On 18 December 2018, a Boeing 787-9 was instructed to taxi to a specified remote de-icing platform for de-icing prior to takeoff from Oslo. The aircraft collided with a lighting mast on the de-icing platform causing significant damage to both aircraft and mast. The Investigation found that in the absence of any published information about restricted aircraft use of particular de-icing platforms and any markings, lights, signage or other technical barriers to indicate to the crew that they had been assigned an incorrect platform, they had visually assessed the clearance as adequate. Relevant Safety Recommendations were made.

On 13 April 2012 a Boeing 737-800 being taxied off its parking stand for a night departure by the aircraft commander failed to follow the clearly and correctly marked taxi centrelines on the well-lit apron and instead took a short cut towards the taxiway centreline which resulted in the left winglet striking the left horizontal stabiliser and elevator of another Ryanair aircraft correctly parked on the adjacent stand causing damage which rendered both aircraft unfit for flight. The pilot involved was familiar with the airport and had gained almost all his flying experience on the accident aircraft type.

On 20 April 2010, the left wing of an Antonov Design Bureau An124-100 which was taxiing in to park after a night landing at Zaragoza under marshalling guidance was in collision with two successive lighting towers on the apron. Both towers and the left wingtip of the aircraft were damaged.

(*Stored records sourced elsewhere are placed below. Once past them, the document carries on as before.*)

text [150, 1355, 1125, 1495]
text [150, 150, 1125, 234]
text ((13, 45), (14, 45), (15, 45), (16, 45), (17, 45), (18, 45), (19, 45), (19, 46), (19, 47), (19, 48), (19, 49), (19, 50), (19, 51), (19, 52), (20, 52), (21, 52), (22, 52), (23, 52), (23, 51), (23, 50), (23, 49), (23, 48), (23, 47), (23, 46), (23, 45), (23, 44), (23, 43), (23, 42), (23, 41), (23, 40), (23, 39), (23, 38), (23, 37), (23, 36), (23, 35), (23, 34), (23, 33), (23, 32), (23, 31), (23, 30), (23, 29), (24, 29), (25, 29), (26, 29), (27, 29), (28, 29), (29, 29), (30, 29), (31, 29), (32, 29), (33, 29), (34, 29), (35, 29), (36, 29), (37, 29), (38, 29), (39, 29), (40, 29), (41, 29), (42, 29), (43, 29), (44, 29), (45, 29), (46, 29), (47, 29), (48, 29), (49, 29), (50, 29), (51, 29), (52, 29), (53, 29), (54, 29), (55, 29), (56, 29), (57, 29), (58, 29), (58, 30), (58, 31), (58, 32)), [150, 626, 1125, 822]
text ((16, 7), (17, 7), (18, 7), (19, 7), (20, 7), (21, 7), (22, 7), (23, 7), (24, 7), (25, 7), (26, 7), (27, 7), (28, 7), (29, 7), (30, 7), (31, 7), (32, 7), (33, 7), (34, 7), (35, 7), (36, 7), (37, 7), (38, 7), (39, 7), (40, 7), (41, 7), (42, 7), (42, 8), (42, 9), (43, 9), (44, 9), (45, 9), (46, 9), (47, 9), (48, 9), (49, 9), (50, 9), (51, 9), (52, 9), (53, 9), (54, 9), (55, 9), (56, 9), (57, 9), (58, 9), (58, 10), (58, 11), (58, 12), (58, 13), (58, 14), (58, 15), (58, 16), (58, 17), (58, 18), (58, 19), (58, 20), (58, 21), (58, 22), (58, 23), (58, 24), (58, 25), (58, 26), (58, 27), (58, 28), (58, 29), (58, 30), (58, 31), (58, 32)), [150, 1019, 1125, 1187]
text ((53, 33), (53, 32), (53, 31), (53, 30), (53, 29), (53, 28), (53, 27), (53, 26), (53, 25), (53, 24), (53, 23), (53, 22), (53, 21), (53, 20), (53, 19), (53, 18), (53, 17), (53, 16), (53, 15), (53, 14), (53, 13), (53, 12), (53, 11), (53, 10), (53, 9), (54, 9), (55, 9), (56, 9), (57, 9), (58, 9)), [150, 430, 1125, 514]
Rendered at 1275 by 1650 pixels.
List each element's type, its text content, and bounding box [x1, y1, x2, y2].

The subsequent investigation attributed the collision to allocation of an unsuitable stand and lack of appropriate guidance markings.

Wrong Surface Events

Non-active runway take off/landing

none on SKYbrary

Closed Runway take off/landing

On 28 October 2019, a Boeing 757-200 bound for Keflavik after an overnight flight was advised that a previously landed aircraft had partially overrun the end of the only available 3,054 metre-long runway, which was therefore closed. With the braking action at alternate Reykjavik unavailable, the absence of other diversion options with the fuel remaining obliged the flight to commit to landing on the closed runway, which was obstructed only at its far end. ATC required an emergency declaration and then gave a ‘land at pilot’s discretion’ clearance, and an uneventful landing followed.

Taxiway Take Off/Landing

On 6 November 2017, an Embraer E190 cleared for a normal visibility night takeoff at Nice began it on a parallel taxiway without ATC awareness until it had exceeded 80 knots when ATC noticed and a rejected takeoff was instructed and accomplished without any consequences. The Investigation found that although both pilots were familiar with Nice, their position monitoring relative to taxi clearance was inadequate and both had demonstrated a crucial lack of awareness of the colour difference between taxiway and runway lighting. Use of non-standard communications phraseology by both controllers and flight crew was also found to be contributory.